Jeffrey Ding mentioned that both Hong Kong and the United States require reserve assets to be held by independent, regulated custodians and to be completely segregated from the issuer's own funds. This can prevent user assets from being damaged due to the issuer's bankruptcy or misappropriation of funds. They also undergo third - party accounting audits or on - chain verifiable mechanisms to enhance transparency and public confidence, preventing false endorsements or information asymmetry.
One risk is that if the pegged reserve assets encounter problems, the stablecoins will also be affected. In March 2023, Silicon Valley Bank in the United States announced its bankruptcy due to a liquidity crisis. At that time, Circle had $3.3 billion of its $40 billion USDC reserves in Silicon Valley Bank. This caused the price of USDC to plummet to around $0.87, severely deviating from its pegged price.

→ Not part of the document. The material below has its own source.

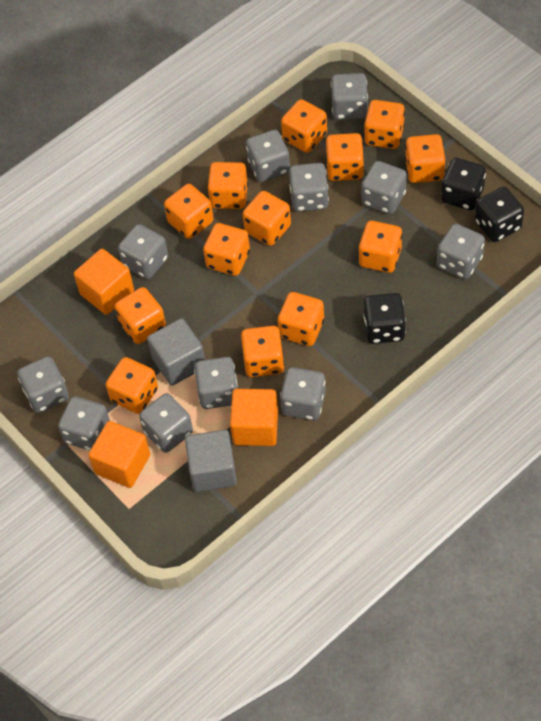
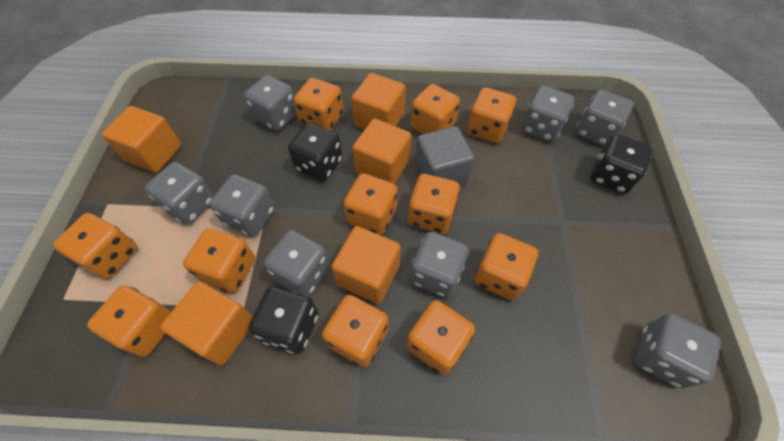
grey cube: [147,318,205,386] [185,430,237,492] = 2 -> [415,126,474,186] = 1
grey dice: [17,356,69,413] [58,396,110,451] [118,224,168,279] [139,393,193,453] [194,357,237,409] [246,130,290,182] [280,367,326,420] [289,163,329,212] [331,73,368,120] [361,161,407,214] [437,224,485,279] = 11 -> [145,162,214,225] [209,175,275,237] [244,75,297,131] [264,230,330,296] [410,232,469,298] [521,86,574,142] [575,89,633,146] [634,314,720,389] = 8
orange cube: [74,249,134,315] [88,421,150,488] [230,389,278,446] = 3 -> [101,106,181,173] [160,281,253,366] [331,226,401,304] [351,73,405,129] [352,119,411,184] = 5
orange dice: [106,357,158,414] [115,287,166,344] [164,184,213,239] [203,223,250,276] [207,162,248,209] [241,326,284,377] [243,191,291,246] [278,292,324,346] [281,99,327,153] [326,133,364,181] [359,221,402,273] [364,100,405,149] [405,134,445,183] = 13 -> [53,213,138,279] [87,285,172,357] [183,228,255,293] [293,78,344,131] [322,295,389,367] [343,173,398,235] [407,300,475,375] [408,174,460,234] [411,84,460,134] [467,87,516,143] [475,233,538,300] = 11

On the application side, there are also compliance issues. "In the field of cross - border payments, stablecoins have obvious advantages, whether in terms of payment costs or payment efficiency, over traditional financial institutions. However, the challenge lies in compliance. The issued stablecoins and the corresponding reserve cash or other equivalents must be strictly pegged. If not, it is equivalent to over - issuing currency or fraud. This may be a major challenge for future regulators to pay attention to," said Deng Jianpeng.
"Another challenge is anti - money laundering. Stablecoins may be exploited by hackers or used for other illegal purposes, which is also a significant challenge," said Deng Jianpeng.
It is worth pointing out that an industry consensus is that the high compliance costs are also a major problem that virtual asset participants must overcome.
"Finally, for other countries using non - U.S. dollar or non - mainstream fiat currencies, or for those countries whose national fiat currencies have already lost credibility or are suffering from severe inflation, since stablecoins are very accessible and do not require a bank account - as long as one has internet access - this may lead to these countries dumping their own currencies in favor of U.S. dollar - pegged stablecoins. This will pose a significant challenge to the financial sovereignty, currency sovereignty, and financial security of these countries," emphasized Deng Jianpeng.